About CJPF

CJPF closed and went of business in June 2020.

Founded in 1988, CJPF was one of the oldest drug policy reform organizations in the United States. CJPF's primary mission was to educate the public about the impact of drug policy on the criminal justice system. We provided information and strategic advice to policymakers, criminal justice organizations, interest groups and the public through direct consultation, conferences, publications, the news media and blogs. We also assisted drug policy reform organizations with advice on coalitions, legal organization, management, outreach, research, and media relations.

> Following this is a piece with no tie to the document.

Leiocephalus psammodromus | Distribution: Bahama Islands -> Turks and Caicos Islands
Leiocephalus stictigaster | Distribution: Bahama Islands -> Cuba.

Eric E. Sterling was the Executive Director of CJPF from 1989 to June 2020. Previously, Mr. Sterling was Counsel to the U.S. House of Representatives Committee on the Judiciary from 1979 until 1989. On the staff of the Subcommittee on Crime from 1981 to 1989, (Rep. William J. Hughes (D-NJ), Chair), he was responsible for drug enforcement, gun control, money laundering, organized crime, pornography, terrorism, corrections, and military assistance to law enforcement. In 1979, Mr. Sterling was hired by Rep. Robert Drinan, S.J., Chair of the Subcommittee on Criminal Justice, to assist the subcommittee on rewriting the federal criminal code. Mr. Sterling frequently lectures at colleges, universities, and professional societies throughout the nation and is regularly interviewed by the national news media.

While working for CJPF, Mr. Sterling served on numerous boards of non-profits engaged in drug policy and criminal justice policy reform, and on public bodies such as the Montgomery County Alcohol and Other Drug Addiction Advisory Council and the State of Maryland Medical Cannabis Commission (2013-2017) where he was the principal author of the regulations laying the foundation for Maryland’s cannabis industry.

BACKGROUND

In the 1980s, Mr. Robert C. Linnell, a Boston businessman and philanthropist, was alarmed by the grave threat of corruption to the American criminal justice system. Mr. Linnell saw this corruption as endemic to drug enforcement and, in 1988, was inspired to co-found the Criminal Justice Policy Foundation with Mr. Sterling in an effort to address these threats. Mr. Linnell believed that a criminal justice system that is honest, fair and effective is one of America's most important institutions. He believed that America's national life depends upon our safety and liberty, which in turn depends upon the integrity and effectiveness of our justice system.

CJPF was a private, non-profit organization. It was a tax-exempt charity under section 501(c)(3) of the Internal Revenue Code.